Setiap orang memutuskan pertanyaan tentang iman bagi dirinya sendiri, karena itu semata-mata bergantung pada dia apakah akan percaya pada keberadaan Tuhan atau untuk menyangkalnya, berdasarkan pada satu atau lain refleksi. Dan jika cukup sulit untuk memahami motif orang percaya, maka posisi ateis jauh lebih mudah untuk dipahami.
![Image Image](https://images.culturehatti.com/img/kultura-i-obshestvo/51/pochemu-lyudi-ne-veryat-v-boga.jpg)
Alasan versus Iman
Bahkan, orang yang mengingkari keberadaan Tuhan dapat dibagi menjadi dua kelompok. Yang pertama termasuk individu dengan pemikiran kritis, yang membutuhkan bukti kuat dari prinsip spiritual yang lebih tinggi. Sebagai aturan, orang-orang tersebut memiliki kecerdasan yang cukup berkembang, yang membuat mereka skeptis terhadap retorika agama.
Karena dalam kondisi modern tidak ada cara untuk membuktikan secara ilmiah bahwa Tuhan itu ada, skeptis membuat kesimpulan yang secara logis benar tentang tidak adanya makhluk yang lebih tinggi yang mengatur kehidupan manusia. Ateis memandang manifestasi dari "kekuatan ilahi" yang oleh gereja resmi disebut "mukjizat" baik sebagai pertemuan keadaan, atau sebagai fenomena alam yang belum dijelajahi, atau sebagai penipuan dan manipulasi fakta.

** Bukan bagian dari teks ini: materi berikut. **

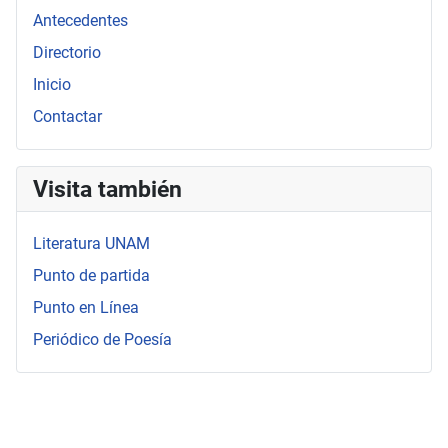
Antecedentes
Directorio
Inicio
Contactar
Visita también
Literatura UNAM
Punto de partida
Punto en Línea
Periódico de Poesía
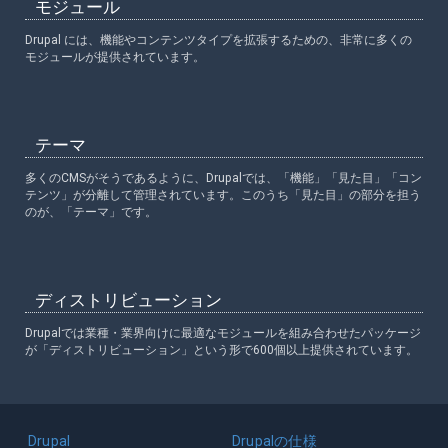
モジュール
Drupal には、機能やコンテンツタイプを拡張するための、非常に多くの
モジュールが提供されています。
テーマ
多くのCMSがそうであるように、Drupalでは、「機能」「見た目」「コン
テンツ」が分離して管理されています。このうち「見た目」の部分を担う
のが、「テーマ」です。
ディストリビューション
Drupalでは業種・業界向けに最適なモジュールを組み合わせたパッケージ
が「ディストリビューション」という形で600個以上提供されています。
Main
Drupal
Drupalの仕様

Dipercaya secara luas bahwa iman adalah penolakan sadar atas pengetahuan dan upaya untuk membuktikan atau menyangkal pernyataan dengan metode ilmiah. Para ilmuwan dari dua universitas Amerika berpendapat bahwa ateis selalu memiliki IQ sedikit lebih tinggi daripada orang percaya. Ini disebabkan oleh fakta bahwa semakin seseorang cenderung memahami kenyataan, semakin sedikit ia memiliki kesempatan untuk beriman.